Heat oven to 350F. If refrigerated, allow dough to come to room temperature. Using a spoon or a cookie/ice cream scoop, form the dough into 2” diameter balls, taking care not to compress the dough too much. Place on an ungreased cookie sheet or on parchment paper on a sheet, allowing enough room for expansion (about nine cookies per sheet). Bake for 10-13 minutes, or until golden. It’s important not to overcook these.

After the cooking cycle, you will see moisture in the cookie cracks or even puddled ingredients in the middle. This is good. Remove from the oven and let sit on the sheet for about two minutes, then remove to a wire rack to cool. Store as you normally would.

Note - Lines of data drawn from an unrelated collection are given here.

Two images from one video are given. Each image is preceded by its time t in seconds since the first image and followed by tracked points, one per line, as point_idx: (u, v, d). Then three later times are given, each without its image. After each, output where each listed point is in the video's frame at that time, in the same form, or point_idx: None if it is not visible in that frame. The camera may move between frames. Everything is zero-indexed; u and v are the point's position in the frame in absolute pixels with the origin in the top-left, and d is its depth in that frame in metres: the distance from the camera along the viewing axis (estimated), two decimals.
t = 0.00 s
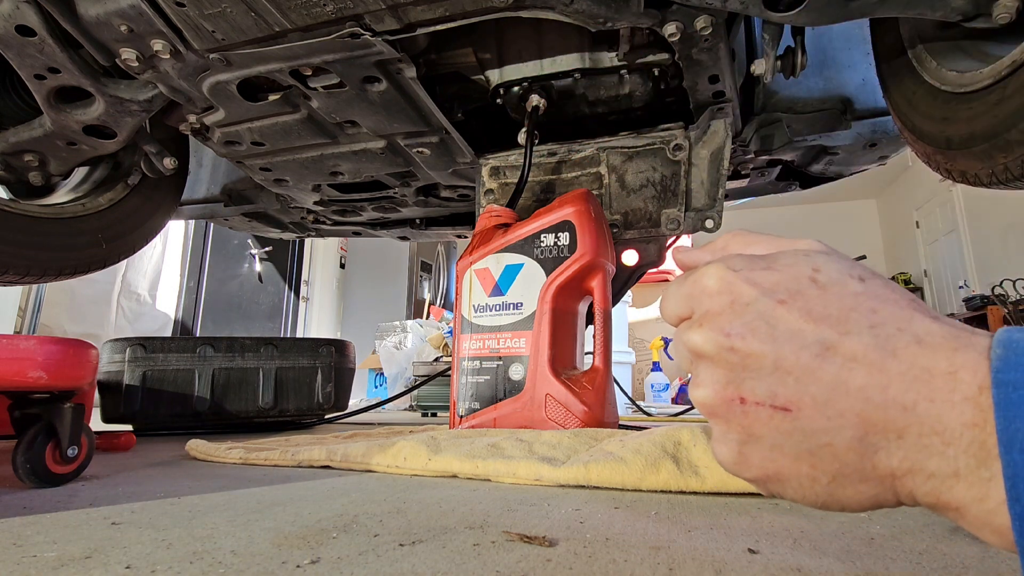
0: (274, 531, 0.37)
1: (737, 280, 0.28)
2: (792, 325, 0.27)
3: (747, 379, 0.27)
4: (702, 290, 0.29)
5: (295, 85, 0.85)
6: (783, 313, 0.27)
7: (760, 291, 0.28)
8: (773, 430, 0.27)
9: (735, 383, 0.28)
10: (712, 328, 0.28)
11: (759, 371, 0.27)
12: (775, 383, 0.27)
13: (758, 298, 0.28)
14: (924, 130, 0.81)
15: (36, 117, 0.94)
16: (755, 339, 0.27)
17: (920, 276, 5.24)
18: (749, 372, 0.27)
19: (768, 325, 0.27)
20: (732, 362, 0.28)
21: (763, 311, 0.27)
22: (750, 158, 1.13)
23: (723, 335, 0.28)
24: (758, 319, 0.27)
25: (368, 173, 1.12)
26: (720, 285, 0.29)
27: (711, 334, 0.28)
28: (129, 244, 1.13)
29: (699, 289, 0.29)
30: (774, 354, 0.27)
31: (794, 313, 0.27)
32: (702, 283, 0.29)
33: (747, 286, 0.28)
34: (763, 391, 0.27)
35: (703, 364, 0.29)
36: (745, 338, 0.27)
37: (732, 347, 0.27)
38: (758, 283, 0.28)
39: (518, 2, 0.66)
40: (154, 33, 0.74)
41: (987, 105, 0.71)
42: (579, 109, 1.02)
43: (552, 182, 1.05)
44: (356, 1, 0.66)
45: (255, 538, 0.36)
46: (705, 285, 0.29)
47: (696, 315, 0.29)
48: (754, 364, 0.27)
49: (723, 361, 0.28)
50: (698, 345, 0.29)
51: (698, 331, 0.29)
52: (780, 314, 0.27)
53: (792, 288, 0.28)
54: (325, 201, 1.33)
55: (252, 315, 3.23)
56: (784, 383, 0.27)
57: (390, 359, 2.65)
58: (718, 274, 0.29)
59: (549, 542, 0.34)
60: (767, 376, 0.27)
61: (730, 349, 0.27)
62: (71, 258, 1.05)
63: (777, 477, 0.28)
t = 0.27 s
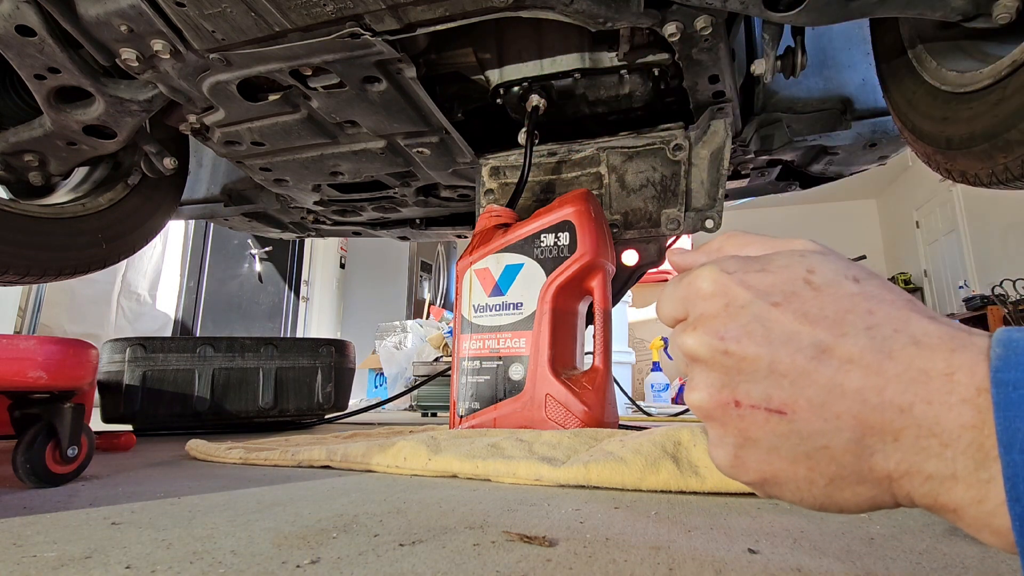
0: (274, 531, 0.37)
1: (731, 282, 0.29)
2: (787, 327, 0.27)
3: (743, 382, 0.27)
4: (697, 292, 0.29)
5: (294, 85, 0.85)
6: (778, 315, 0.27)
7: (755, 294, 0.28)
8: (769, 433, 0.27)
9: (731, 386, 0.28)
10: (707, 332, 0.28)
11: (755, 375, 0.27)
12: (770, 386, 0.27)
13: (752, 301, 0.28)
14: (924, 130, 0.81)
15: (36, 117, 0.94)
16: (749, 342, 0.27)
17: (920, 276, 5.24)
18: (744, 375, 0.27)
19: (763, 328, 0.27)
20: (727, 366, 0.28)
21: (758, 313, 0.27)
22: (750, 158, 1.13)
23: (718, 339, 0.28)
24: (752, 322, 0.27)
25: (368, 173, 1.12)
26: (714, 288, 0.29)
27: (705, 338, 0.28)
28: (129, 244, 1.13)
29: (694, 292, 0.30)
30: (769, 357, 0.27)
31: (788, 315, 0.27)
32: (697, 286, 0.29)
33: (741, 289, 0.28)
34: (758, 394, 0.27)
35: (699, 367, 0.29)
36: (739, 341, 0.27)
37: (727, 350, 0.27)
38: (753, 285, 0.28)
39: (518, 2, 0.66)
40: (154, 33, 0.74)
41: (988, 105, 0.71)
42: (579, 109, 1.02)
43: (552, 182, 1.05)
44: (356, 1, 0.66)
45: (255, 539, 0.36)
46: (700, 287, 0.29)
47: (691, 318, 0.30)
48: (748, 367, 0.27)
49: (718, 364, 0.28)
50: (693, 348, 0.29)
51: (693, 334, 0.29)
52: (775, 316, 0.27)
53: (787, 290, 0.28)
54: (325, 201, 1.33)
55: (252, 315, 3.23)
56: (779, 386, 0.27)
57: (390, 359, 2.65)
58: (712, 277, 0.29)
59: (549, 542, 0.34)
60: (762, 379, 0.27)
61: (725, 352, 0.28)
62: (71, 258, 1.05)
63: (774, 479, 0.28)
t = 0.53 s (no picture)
0: (273, 531, 0.37)
1: (727, 283, 0.29)
2: (783, 328, 0.27)
3: (739, 383, 0.27)
4: (694, 293, 0.29)
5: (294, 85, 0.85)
6: (774, 316, 0.27)
7: (751, 295, 0.28)
8: (766, 434, 0.27)
9: (728, 387, 0.28)
10: (703, 333, 0.28)
11: (751, 376, 0.27)
12: (767, 387, 0.27)
13: (748, 302, 0.28)
14: (924, 130, 0.81)
15: (36, 117, 0.94)
16: (745, 343, 0.27)
17: (920, 276, 5.24)
18: (741, 376, 0.27)
19: (759, 329, 0.27)
20: (723, 367, 0.28)
21: (754, 314, 0.27)
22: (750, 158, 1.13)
23: (714, 340, 0.28)
24: (748, 323, 0.27)
25: (368, 173, 1.12)
26: (711, 289, 0.29)
27: (702, 339, 0.28)
28: (129, 244, 1.13)
29: (690, 293, 0.30)
30: (765, 358, 0.27)
31: (785, 316, 0.27)
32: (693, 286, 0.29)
33: (737, 290, 0.28)
34: (755, 395, 0.27)
35: (696, 368, 0.29)
36: (736, 342, 0.27)
37: (723, 351, 0.27)
38: (749, 286, 0.28)
39: (518, 2, 0.66)
40: (154, 33, 0.74)
41: (988, 105, 0.71)
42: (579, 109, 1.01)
43: (552, 182, 1.05)
44: (356, 1, 0.66)
45: (256, 539, 0.36)
46: (696, 288, 0.29)
47: (688, 320, 0.30)
48: (745, 368, 0.27)
49: (715, 365, 0.28)
50: (690, 349, 0.29)
51: (689, 336, 0.29)
52: (771, 317, 0.27)
53: (783, 291, 0.28)
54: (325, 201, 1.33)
55: (252, 315, 3.23)
56: (776, 387, 0.26)
57: (390, 359, 2.65)
58: (709, 278, 0.29)
59: (549, 542, 0.34)
60: (759, 380, 0.27)
61: (721, 354, 0.28)
62: (70, 258, 1.05)
63: (772, 480, 0.28)
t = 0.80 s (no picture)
0: (273, 531, 0.37)
1: (725, 284, 0.28)
2: (781, 329, 0.27)
3: (738, 384, 0.27)
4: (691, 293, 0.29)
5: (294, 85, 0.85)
6: (772, 317, 0.27)
7: (749, 296, 0.28)
8: (765, 435, 0.27)
9: (726, 388, 0.27)
10: (701, 334, 0.28)
11: (749, 377, 0.27)
12: (765, 388, 0.27)
13: (746, 303, 0.28)
14: (924, 130, 0.81)
15: (36, 117, 0.95)
16: (743, 344, 0.27)
17: (920, 276, 5.24)
18: (739, 377, 0.27)
19: (757, 330, 0.27)
20: (721, 368, 0.27)
21: (752, 315, 0.27)
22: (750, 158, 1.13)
23: (713, 341, 0.28)
24: (746, 324, 0.27)
25: (368, 173, 1.12)
26: (708, 289, 0.29)
27: (700, 340, 0.28)
28: (129, 244, 1.13)
29: (688, 294, 0.30)
30: (764, 359, 0.26)
31: (783, 317, 0.27)
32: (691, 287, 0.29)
33: (735, 291, 0.28)
34: (753, 396, 0.27)
35: (694, 370, 0.29)
36: (734, 343, 0.27)
37: (721, 353, 0.27)
38: (746, 287, 0.28)
39: (518, 2, 0.66)
40: (154, 32, 0.74)
41: (988, 105, 0.71)
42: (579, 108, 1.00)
43: (552, 182, 1.05)
44: (356, 1, 0.66)
45: (255, 539, 0.36)
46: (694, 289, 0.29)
47: (686, 321, 0.29)
48: (743, 369, 0.27)
49: (713, 367, 0.28)
50: (687, 351, 0.29)
51: (687, 337, 0.28)
52: (769, 318, 0.27)
53: (781, 292, 0.28)
54: (325, 201, 1.33)
55: (252, 315, 3.23)
56: (774, 388, 0.26)
57: (390, 359, 2.65)
58: (707, 279, 0.29)
59: (549, 542, 0.34)
60: (757, 381, 0.27)
61: (719, 355, 0.27)
62: (70, 258, 1.05)
63: (771, 481, 0.28)
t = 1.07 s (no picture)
0: (273, 531, 0.37)
1: (724, 284, 0.28)
2: (781, 329, 0.27)
3: (737, 385, 0.27)
4: (690, 292, 0.29)
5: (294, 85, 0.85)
6: (772, 317, 0.27)
7: (749, 296, 0.28)
8: (765, 436, 0.27)
9: (726, 389, 0.27)
10: (701, 335, 0.28)
11: (749, 378, 0.27)
12: (765, 389, 0.27)
13: (746, 303, 0.28)
14: (924, 130, 0.81)
15: (36, 117, 0.95)
16: (743, 345, 0.27)
17: (920, 276, 5.24)
18: (739, 378, 0.27)
19: (756, 330, 0.27)
20: (721, 369, 0.27)
21: (751, 315, 0.27)
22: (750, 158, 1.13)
23: (712, 342, 0.28)
24: (746, 324, 0.27)
25: (368, 173, 1.12)
26: (708, 289, 0.29)
27: (699, 340, 0.28)
28: (129, 244, 1.13)
29: (687, 293, 0.29)
30: (763, 360, 0.26)
31: (783, 317, 0.27)
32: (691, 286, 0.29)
33: (734, 291, 0.28)
34: (753, 397, 0.27)
35: (693, 370, 0.29)
36: (734, 344, 0.27)
37: (721, 353, 0.27)
38: (746, 287, 0.28)
39: (518, 2, 0.66)
40: (154, 32, 0.74)
41: (988, 105, 0.71)
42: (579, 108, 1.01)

I have a similar recipe for chocolate chip cookies, although it calls for chocolate discs, not chips. Decadent.

Thanks. I read the op, and thought, “that’s exactly the opposite of what i like”, but i suspected that the same information would be useful either way.

Do you mean if you follow this recipe the edges are crispy, or are not crispy? Because I am trying to make it so the edges are not crispy at all. I want the cookie to be completely soft in all areas not have any crispy areas at all to it.

Just the process of baking is going to cause browning, which means there is an element of crunch or crisp. The oatmeal cookies above are not excessively so, and if you cook them for less time, they’ll be fairly gooey.

Alton Brown has a great recipe that uses bread flour and more brown sugar.

That’s a great article! There does seem to be one problem, however:

Ooey-gooey: Add 2 cups more flour.

to the regular Nestlé Tollhouse Cookie recipe. But the Tollhouse recipe calls for 2 1/4 C. flour, so you’d be almost doubling the flour. Wouldn’t this result in dry crumbles, not dough? There must be a typo or something.

The rest of the article is very helpful, though!

The rest of the article looks very helpful. I’ll be referring back to it.

My recipe calls for this also. I didn’t realize this contributes to soft chewy bready cookies! (New at this baking thing!)

Alton Brown devoted an episode of Good Eats to this topic: brown sugar vs white sugar, butter vs shortening…the science behind each choice and the effect it has on the cookie.

The Chewy is Alton Brown’s recipe hack for perfectly soft, gooey, and cake-like chocolate chip cookies — just like Toll House, but better.

But isn’t there an important difference between chewy and cake-like? Who ever had a chewy cake? I would be suspicious of a recipe with a description like that – I might try it, but I would also be prepared to tweak it as needed.

I’m not sure if this has been mentioned, but the size of the cookie (i.e. the amount of cookie dough per cookie) is important. A larger cookie will need to cook longer, and so it is more likely the edges will get at least a little crispy. So if you want non-crispy, chewy cookies, one trick is to make smaller cookies.

A couple of points - my wife often uses the Alton Brown ‘chewy’ variant, and I agree, it does feel more ‘cake like’ than a true chewy cookie. Part of that is though a technique she uses to prevent over-spreading while baking, in that she bakes the cookies inside a largish size muffin tin! When you do this, your cookies tend to bake up, looking a bit more like undersized hockey pucks. This prevents overspreading and overcooked/overcrispy edges, but I’d advise using less dough per cookie than my wife does, which should get you the protection from overspreading, but without the excess vertical height.

After reviewing America’s Test Kitchen cookie recipes, here are a few other tips: instead of creaming the solid butter with the sugar, use 1/2 vegetable oil and 1/2 melted and browned butter (incorporates less air, making a denser, chewier cookie); instead of two whole eggs use one egg plus one yolk (egg whites make a cookie more cake-like); and make your brown to white sugar ratio 2:1 (makes the cookie softer and more chewy).

I buy Tollhouse break and bake.

Once they start to go hard, I’ll pop it in the microwave for about 10 to 15 seconds and it tastes like it came right out of the oven again

I reheat one cookie at a time for best results.

I actually just use the off-the-wrapper Nestle Tollhouse recipe, and they come out perfectly chewey and not crispy. Non of this new-fangled stuff.

And don’t overcook them. I use less time than specified, but that might be my oven.